Les mandalas s'offrent donc comme des structures contenantes,
organisées, pouvant être introjectées au-dedans de la personne. Toutefois, ce n'est pas de façon magique que cette introjection peut avoir lieu, mais dans le cadre d'une relation thérapeutique, où le mandala est donné comme nourriture métaphorique et vient s'inscrire comme tiers dans la relation
Le doudou revisité……
Les notions de dedans et de dehors de soi-même peuvent également être découverts lors de séance de techniques corporelles. Un médiateur particulier va nous offrir un éclairage étonnant: c'est le tissu, médiateur souple qui ne demande pas, dans ce cas, de transformation réelle, mais une métamorphose imaginaire. Grâce au tissu, les souvenirs sont aisés, fréquents et les visualisations plus faciles. Les images et souvenirs des doudous enfantins demeurent les plus fréquents et certains patients sont littéralement accrochés au tissu, souvenir d'un des premiers objets intermédiaires.
Une séance d'auto-massage est proposée à 5 personnes hospitalisées. A la suite de cette séance, une proposition est faite":
Choisissez un tissu qui vous inspire, qui vous plaise,
soit du fait de sa texture ou de sa couleur". En position de relaxation, des métamorphoses imaginaires sont alors proposées (visualisation de la couleur du tissu, visualisation d'un vêtement réalisé avec ce tissu, métamorphoses diverses en objets, animal, personnages, etc…). Un temps de relaxation musicale puis un temps de parole viennent achever la séance.

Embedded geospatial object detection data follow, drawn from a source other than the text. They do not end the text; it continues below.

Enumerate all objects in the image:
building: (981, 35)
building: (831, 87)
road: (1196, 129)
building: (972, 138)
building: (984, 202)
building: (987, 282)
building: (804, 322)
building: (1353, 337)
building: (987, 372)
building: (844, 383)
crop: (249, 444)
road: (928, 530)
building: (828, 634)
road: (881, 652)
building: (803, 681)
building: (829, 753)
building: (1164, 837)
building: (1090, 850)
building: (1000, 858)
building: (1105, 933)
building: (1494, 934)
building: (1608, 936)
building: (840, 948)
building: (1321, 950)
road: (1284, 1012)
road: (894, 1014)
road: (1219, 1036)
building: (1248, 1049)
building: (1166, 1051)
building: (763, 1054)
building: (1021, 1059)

Maryse, une femme de 58 ans, présente un état dépressif réactionnel, suite au deuil récent de son mari. Elle se présente en relaxation, toujours de la même façon, enveloppée dans un châle et se plaignant du froid. La séance d'auto-massage se révèle particulièrement agréable pour elle, en termes de chaleur. Elle choisit du tulle orange et évoque des images de voile de mariée, de moustiquaire sur un berceau, de tutu de danse pour une petite fille. Elle est souriante, ce qui est rare. L'ergothérapeute note, que le tissu, même s'il est chaleureux par sa couleur, demeure fragile, fin et percé de très petits trous. Cette image d'une enveloppe de tissu fragile associée aux sentiments de froid ressentis par la patiente, ainsi qu'à sa présentation, enveloppée dans un châle avec les mains cachées dessous, viennent proposer une image métaphorique à l'ergothérapeute d'une peau qui manque singulièrement d'efficacité.

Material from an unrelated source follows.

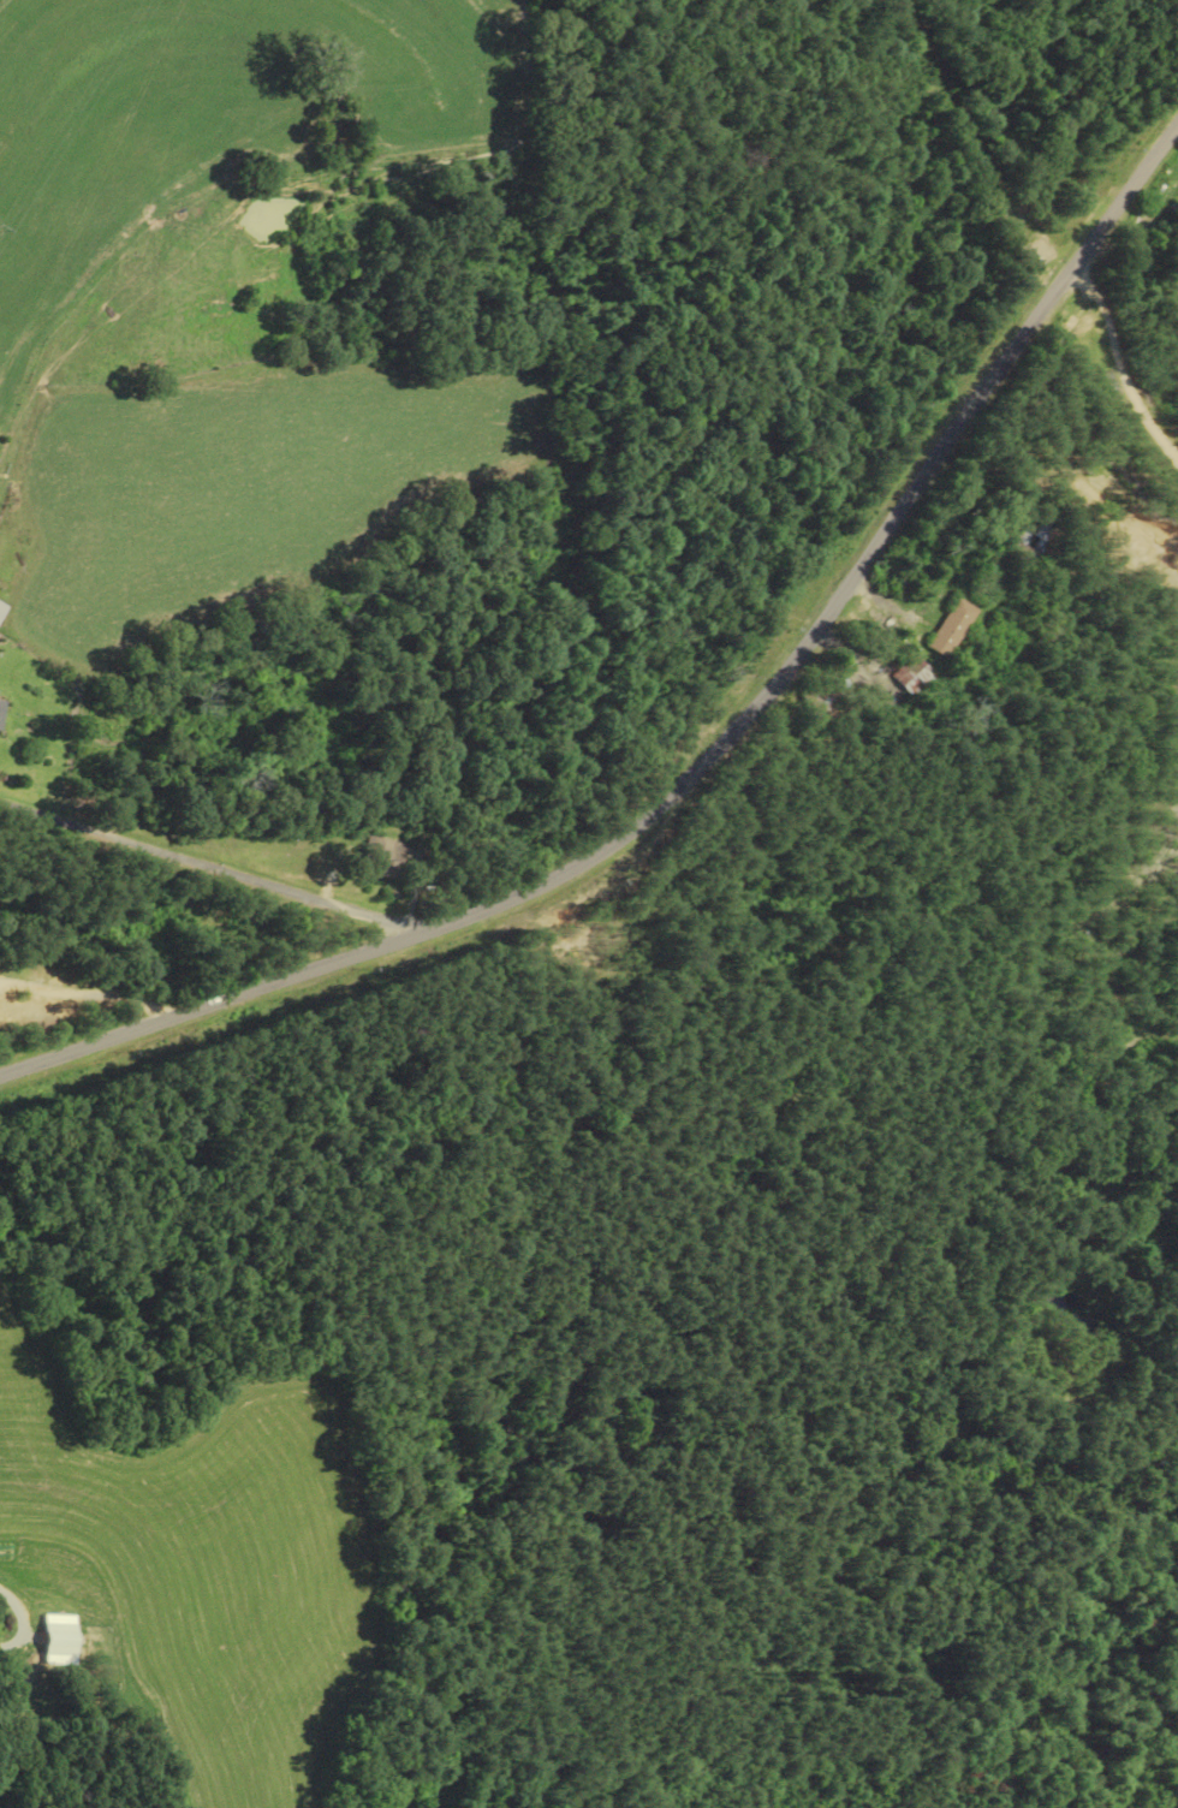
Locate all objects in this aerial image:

Cette métaphore va lui permettre d'être vigilante lors des prochaines séances en ce qui concerne les notions de sécurité, de chaleur et d'enveloppe, afin de permettre à Maryse de retrouver sa capacité personnelle à se défendre et à se sentir "bien dans sa peau". Cette perception peut être une base de travail pour l'ergothérapeute ou donner lieu à une reformulation à la personne, pour qu'elle puisse passer cet élément par sa conscience et se l'approprier, s'il est juste pour elle. L'intérêt de l'utilisation du tissu est donc d'
offrir une surface de représentation
aux fantasmes psychiques centrés essentiellement autour de la peau, la limite, l'enveloppe, le visible et le caché. L'objet devient intermédiaire entre dedans et dehors de soi-même.